On the Saturday they parted, according to this arrangement. To both, such a parting was a severe trial!
The countess feared every possible and every impossible danger must beset his path when she could no longer see him with her own eyes. He found the task a hard one to tear himself again from her, when so lately re-united; but he also felt how incumbent it was on him to accept with gratitude so favourable an opportunity of escaping. They were both aware that to linger in England was risking all their hardly-earned happiness. In trembling hope, they parted.
"It would be sinful in us to mistrust Providence," he said; "we have been so mercifully dealt with, we ought to feel confidence that we shall be preserved to a safe and joyful meeting!"

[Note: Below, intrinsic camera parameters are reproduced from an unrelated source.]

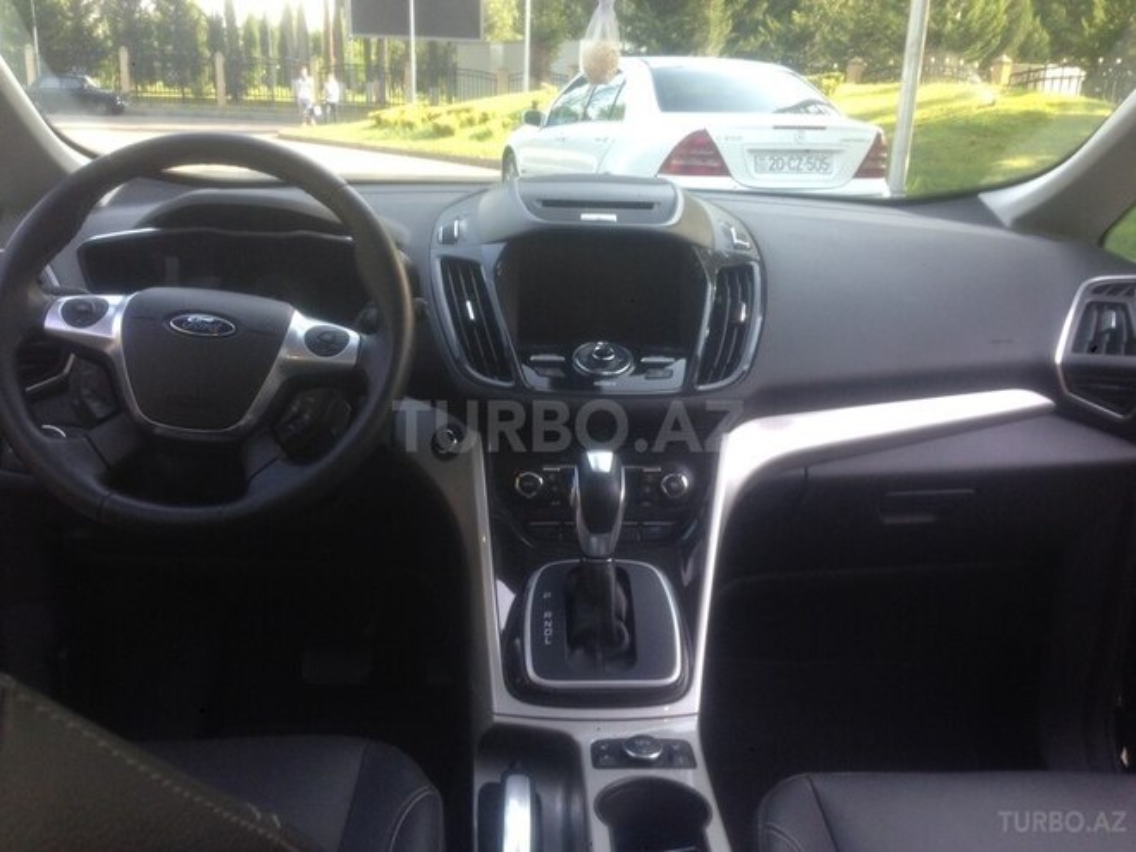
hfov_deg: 55.4
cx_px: 568
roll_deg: +1.0
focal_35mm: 33
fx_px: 1083
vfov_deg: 42.9
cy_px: 426
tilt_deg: -13.1
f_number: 2.4
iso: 80
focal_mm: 4.12
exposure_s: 1/120
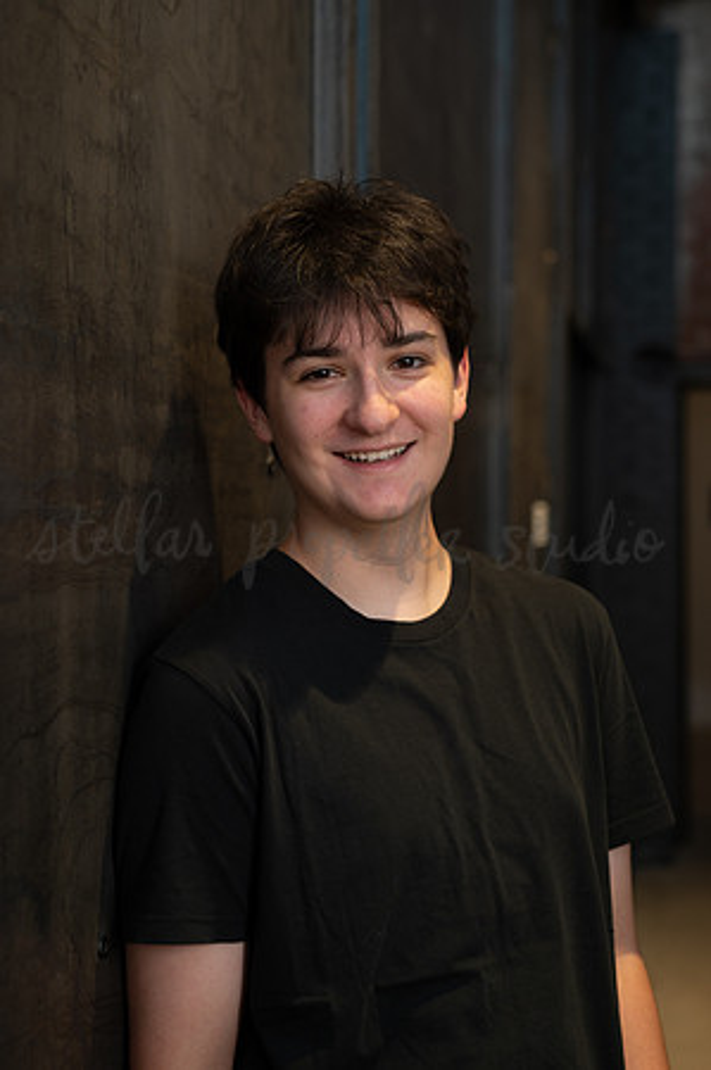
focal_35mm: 50
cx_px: 356
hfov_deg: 26.9
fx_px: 1485
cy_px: 535
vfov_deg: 39.6
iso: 500
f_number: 3.5
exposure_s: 1/200
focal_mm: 50
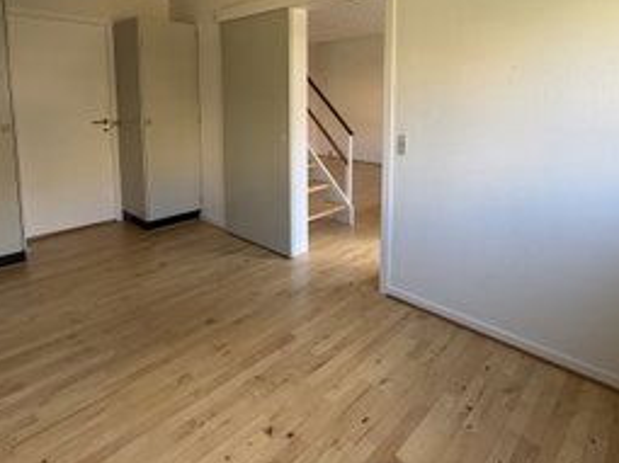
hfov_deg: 76.4
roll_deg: +0.1
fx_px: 393
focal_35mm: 22
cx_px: 311
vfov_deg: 59.0
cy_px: 138
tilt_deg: -6.1
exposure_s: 1/121
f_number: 2.2
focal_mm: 2.22
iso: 125
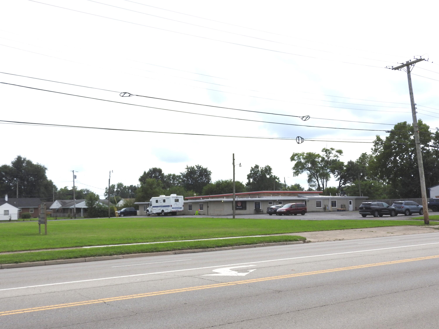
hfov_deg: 42.1
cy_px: 164
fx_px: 571
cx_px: 220
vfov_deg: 32.2
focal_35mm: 45
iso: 100
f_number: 4
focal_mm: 8.1
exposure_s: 1/1600
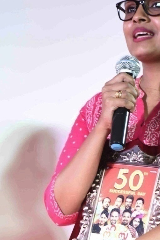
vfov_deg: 8.1
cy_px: 250
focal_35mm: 253
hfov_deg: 5.4
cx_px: 124
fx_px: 1686
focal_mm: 66
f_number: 5
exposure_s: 1/100
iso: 1000
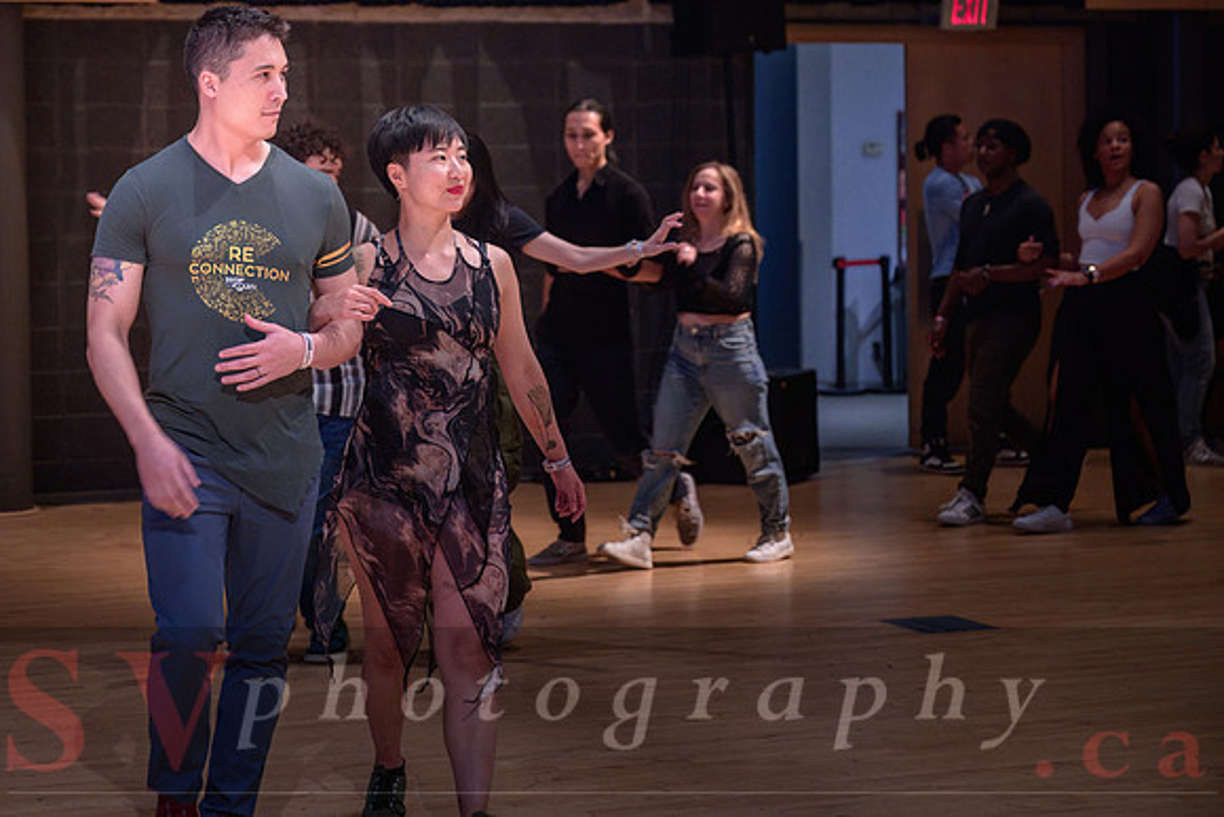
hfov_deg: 23.5
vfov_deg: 15.9
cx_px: 471
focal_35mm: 86
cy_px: 314
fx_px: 2930
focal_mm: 70
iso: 1600
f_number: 2.8
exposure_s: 1/125
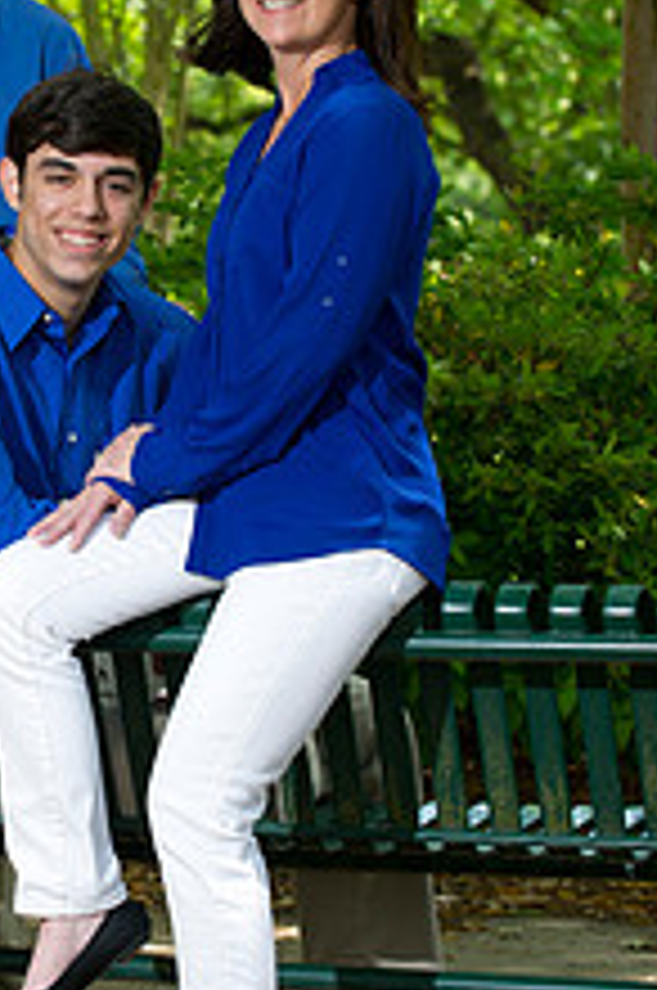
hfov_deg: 7.4
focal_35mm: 184
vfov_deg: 11.2
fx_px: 5053
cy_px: 446
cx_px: 16
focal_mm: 90
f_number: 4.5
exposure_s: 1/200
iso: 320
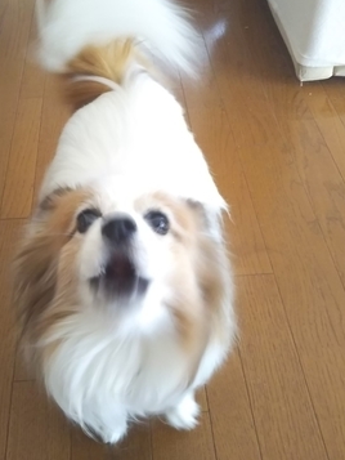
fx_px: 558
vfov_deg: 44.8
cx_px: 142
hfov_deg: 34.3
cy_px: 225
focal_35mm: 42
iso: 400
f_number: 2.2
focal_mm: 4
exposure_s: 1/30
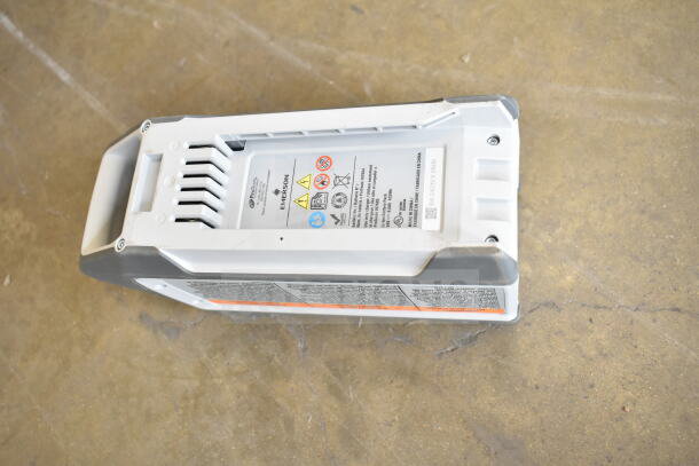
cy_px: 233
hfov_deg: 59.5
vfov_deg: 41.7
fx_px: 612
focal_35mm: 32
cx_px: 350
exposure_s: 1/100
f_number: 5
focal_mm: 21
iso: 1600
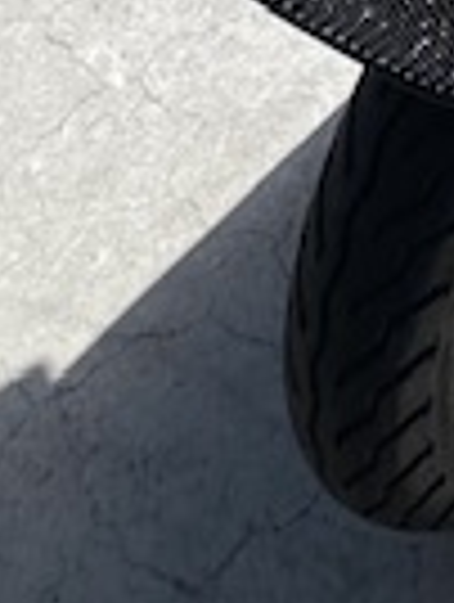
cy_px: -729
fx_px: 2162
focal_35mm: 124
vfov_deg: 13.0
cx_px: 921
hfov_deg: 10.9
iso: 32
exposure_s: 1/2358
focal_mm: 4.25
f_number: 1.8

"True, true, my love. I would not detain you one moment in this fatal land! I wish you gone! And yet--and yet--it is so painful, so very painful, to part! But you shall go--even now,--this moment! It is not for me to doubt the mercy of Heaven."
She gently disengaged herself from him: he pressed her once more to his bosom, and then followed Mrs. Mills to the door. He there paused to take one more look at her as she stood half supported by Amy. She watched him through the doorway,--she listened to his step as he descended the stairs,--she heard the street-door shut:--"He is gone!" she said; "but I must not repine. Oh, what a parting it might have been! When I think of Lady Derwentwater and of Lady Kenmure, I feel how blessed I am! I will not weep--I will not grieve: I must allow no feeling but that of gratitude to find a place within this bosom!"